投稿(妄想)小説の部屋 Vol.3
アーの髪はまっかっかです。
でも、アーはそれまで、自分の髪の色など気にしたことはありませんでした。まっかっかの髪だと霊獣ギリを召喚できるので、それだけは気に入ってましたが。
でも、ある日こんな噂を聞いてしまったのです。
『守護守天様は黒髪がお好みらしい』
それを聞いて急に不安になってしまいました。
親友の柢王は黒髪で、自分の癖毛とは違って真直ぐです。
守天様のお日様色の真直ぐな長い髪と近いような気がして、二人が並ぶととってもお似合いな気がして、仲間はずれになった気持ちになります。
赤毛の多い南領でもこんなに燃える様な赤色の人は知りません。
自分だけ…。
いつのまにか、「黒髪が好き」→「赤毛は嫌い」に、アーの中で変換され、悲しくなってしまいました。
いつも守天様に髪のハネを切ってもらってるけど、本当は見るのも触るのもイヤだったんだろうかと、どんどん不安になります。
塾の裏林に行き、こっそり黒髪に変化して、泉に映してみます。
自分の身分を隠したいときなどにはよくやることですが、改めて見ると別人のように見えます。もちろん、別人になるための変化なのですが。
「どうしたの?変化なんかして」
授業中だから誰も来ないと思ったのに、声のしたほうを振り向くと、そこには守天様がいました。
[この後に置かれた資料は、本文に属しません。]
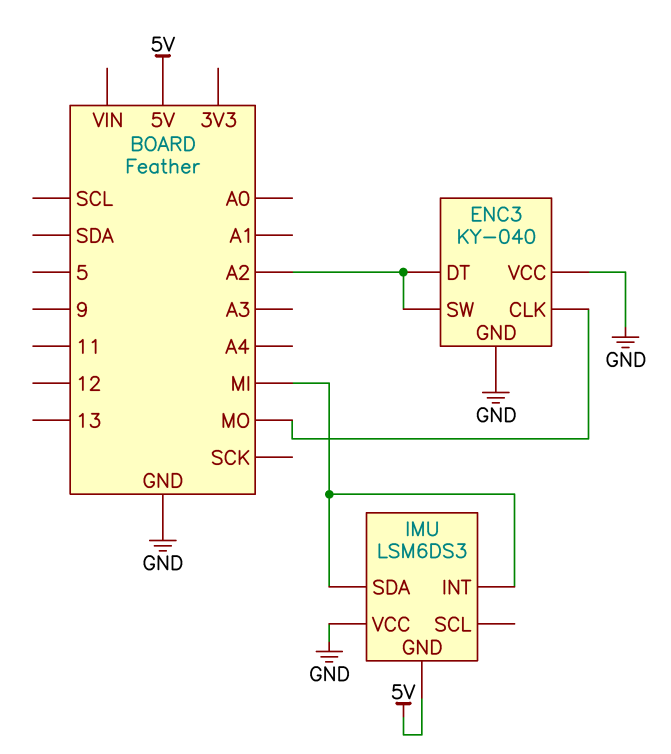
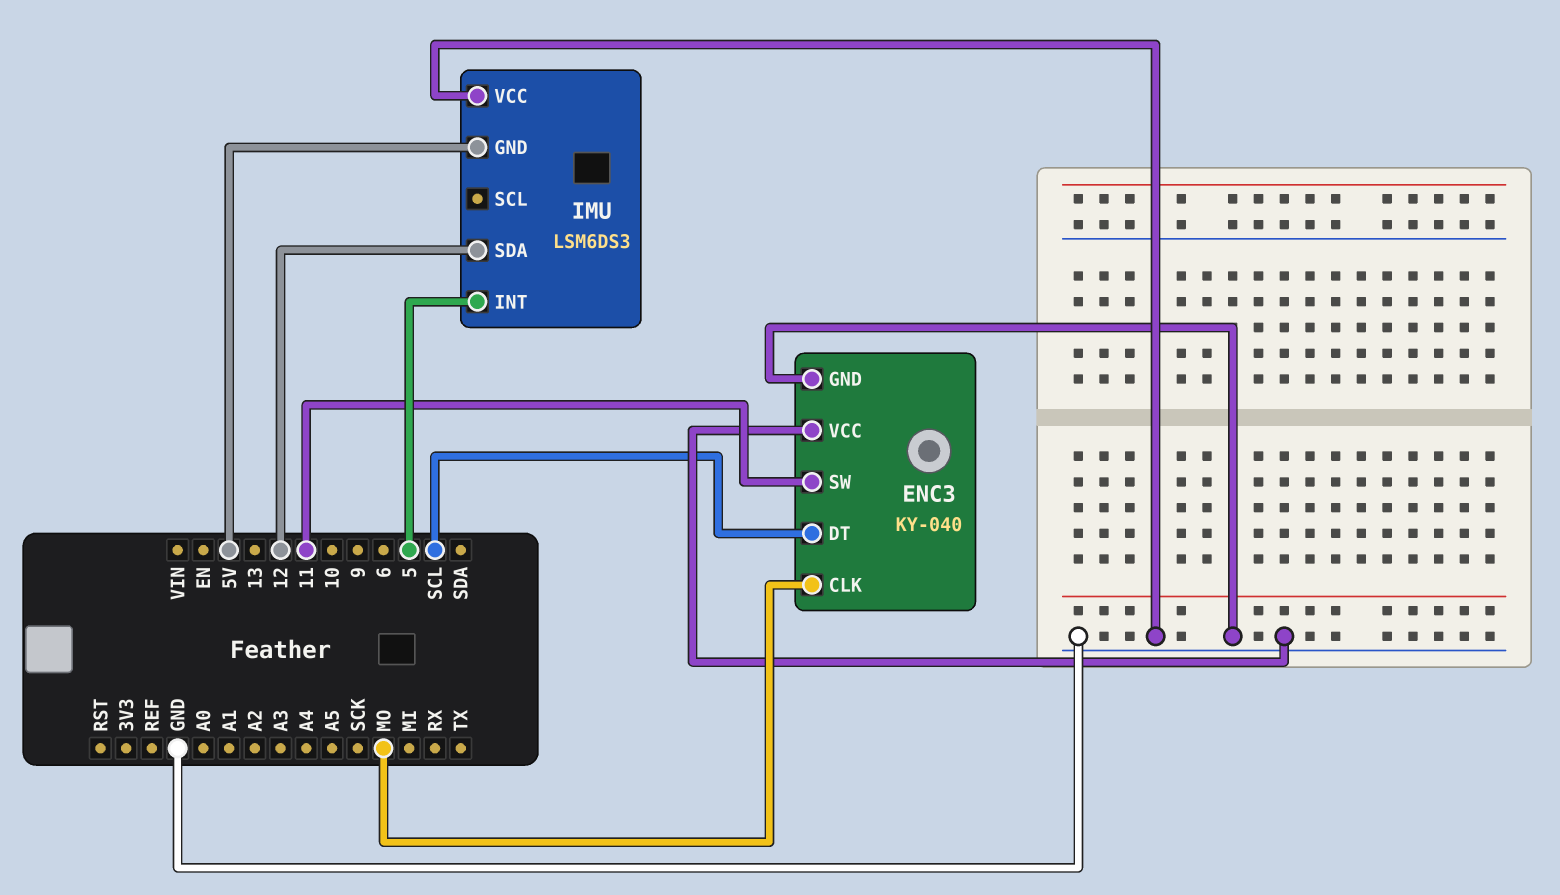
ENC3 pin DT: A2 -> SCL
ENC3 pin SW: A2 -> 11
IMU pin INT: MI -> 5
IMU pin SDA: MI -> 12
教室に戻らない自分を心配して探しに来てくれただろうことは判ってましたが、アーは守天様が自分の髪をどう思ってるかの方が気になります。
「なんで俺だけまっかっかな髪なんだろう」
「何があったの?!誰かに何か言われたの?」
「…別に…」
「私はおまえのストロベリーブロンドが大好きだよ?おまえの強さと優しさを表現した太陽みたいだもの!」
アーはにっこり笑う守天様に勇気を出して言ってみました。
「じゃあ、又髪のハネを切ってくれるか?」
「もちろん!いつでも切ってあげるよ」
そう言うと守天様はアーの頭を抱き寄せ、変化を解いた赤い髪に顔をつっこみ「大好き」ともう一度言いました。
アーは、柔らかなお日様の隣に、燃える太陽も似合うかもしれない。と、やっとにっこりしました。
さて、「守天様は黒髪が好き」なんて話はどこから出てきたのでしょう?はい。もちろん当の守天様が何かの際に思いつきで発した言葉でした。
それがこんなに反応してもらえるなんて!守天様は嬉しくてしょうがありません。
守天様は先ほど切ったアーの髪を、大事そうにしまいました。
アーの髪でいずれ枕を作るつもりです。そうしたら夢の中でもきっとアーに会えるはずです。ハネだけなので枕の量になるのはいつの日になるか…ですが。
それから、次はどんなネタならアーがひっかかって…もとい、興味をもってくれるかと、幸せそうに考え始めました。
守天様が幸せなら、人間界も幸せになるそうです。きっと人間界に幸せの光がふりそそいでいることでしょう。どっとはらい。